Biotechnologies : la recherche variétale toujours plus démunie pour préparer l’avenir
La décision prise le 25 juillet 2018 par la Cour de justice de l’Union européenne a désarçonné l’AFBV.
Les produits issus de l’édition génomique sont soumis à la directive 2001/18/CE comme les OGM de première génération. L’Association française des biotechnologies végétales (AFBV) comptait sur l’édition génomique selon la méthode CRIPR/cas9, par exemple, pour accélérer la recherche variétale et mettre au point de nouvelles variétés de plantes cultivées. Cette technologie permet, en effet, d’effectuer des modifications génétiques ciblées dans tout type de cellules, grâce à des ciseaux moléculaires. Ces modifications arrêtent, par exemple, le fonctionnement de gène ciblé (SDN1) ou modifient ses propriétés et sa fonctionnalité (SDN2). Des plantes deviennent ainsi résistantes à la sécheresse ou au mildiou sans qu’aucun gène étranger n’ait été introduit.
Or, la décision rendue le 25 juillet dernier, par la Cour de justice de l’union européenne (CJUE), restreint une fois de plus les technologies disponibles pour la recherche variétale, sans que les plantes obtenues soient assimilées à des OGM. En effet, la CJUE estime que les produits issus de l’édition génomique sont soumis à la directive 2001/18/CE du fait «que les risques liés à l’emploi de ces nouvelles technologies pourraient s’avérer analogues à ceux résultant de la production et de la diffusion d’OGM par voie de transgénèse». Autrement dit, en introduisant de nouveaux gènes.
Par la décision de la CJUE, les industriels semenciers craignent que l’agriculture européenne et française ne soit pas en mesure de relever les défis climatiques et alimentaires de 2050-2100 faute de variétés adéquates.
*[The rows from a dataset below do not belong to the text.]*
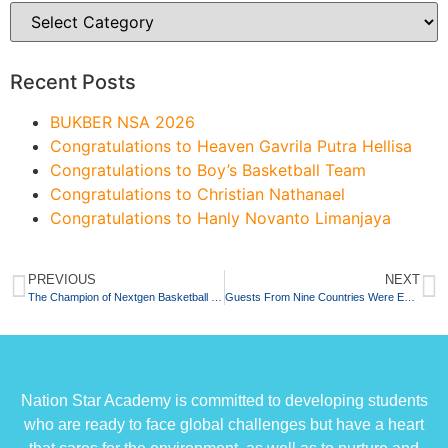
Recent Posts
BUKBER NSA 2026
Congratulations to Heaven Gavrila Putra Hellisa
Congratulations to Boy’s Basketball Team
Congratulations to Christian Nathanael
Congratulations to Hanly Novanto Limanjaya
PREVIOUS
NEXT
The Champion of Nextgen Basketball Competition 2022
Guests From Nine Countries Were Enchanted By The Sound of Bonang
Nation Star Academy is committed to developing students
who are ready to face global challenges but have a heart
Des techniques qui ont évolué
Par ailleurs, la décision de CJUE ne prend pas en compte l’évolution des techniques de recherche biotechnologiques depuis vingt ans, souligne l’AFBV. Elle réactive aussi les débats sur ce que sont les OGM au regard de la réglementation européenne. «Le blé Renan, la principale variété utilisée en agriculture biologique, serait aujourd’hui classé en OGM s’il avait été obtenu avec les techniques biotechnologiques actuelles», affirme l’AFBV.
De même, les agriculteurs convertis au bio refusent de cultiver en France des OGM, sous quelque forme que ce soit, alors qu’hors de l’Union européenne, certaines variétés de plantes obtenues par édition génomique sont tout à fait compatibles avec ce mode de production. Des produits récoltés sont même peut-être exportés vers le marché européen. Et en agriculture conventionnelle, les céréales issues de l’édition génomique sont stockées dans les mêmes silos.
La décision de la CJUE relance aussi le débat sur le modèle agricole qu’il serait souhaitable de développer. «Les nouvelles variétés issues de l’édition génomique permettent de produire plus et mieux, en consommant moins d’intrants et avec un bilan de gaz à effet de serre positif, défend l’AFBV. Si l’agriculture planétaire passait intégralement au bio, elle ne serait pas en mesure de nourrir la population.» Prenant acte de la décision la CJUE, l’AFVB a demandé à la Commission européenne «de mettre en place une procédure spécifique pour les plantes issues des nouvelles technologies».
A long terme, l’AFBV estime «que la Commission devrait engager une procédure de révision complète de la réglementation sur les organismes génétiquement modifiés et plus particulièrement pour les plantes». L’objectif recherché est l’harmonisation des différentes directives et règlements sur les OGM en vigueur dans l’Union européenne et la prise en compte des connaissances acquises durant les vingt dernières années de commercialisation des plantes génétiquement modifiées.
L’AFBV a aussi saisi le Conseil d’Etat pour sursoir «à toute décision concernant les plantes tolérantes aux herbicides, tant que la Commission européenne ne se sera pas exprimée sur les questions soulevées par l’AFBV» et exposées précédemment.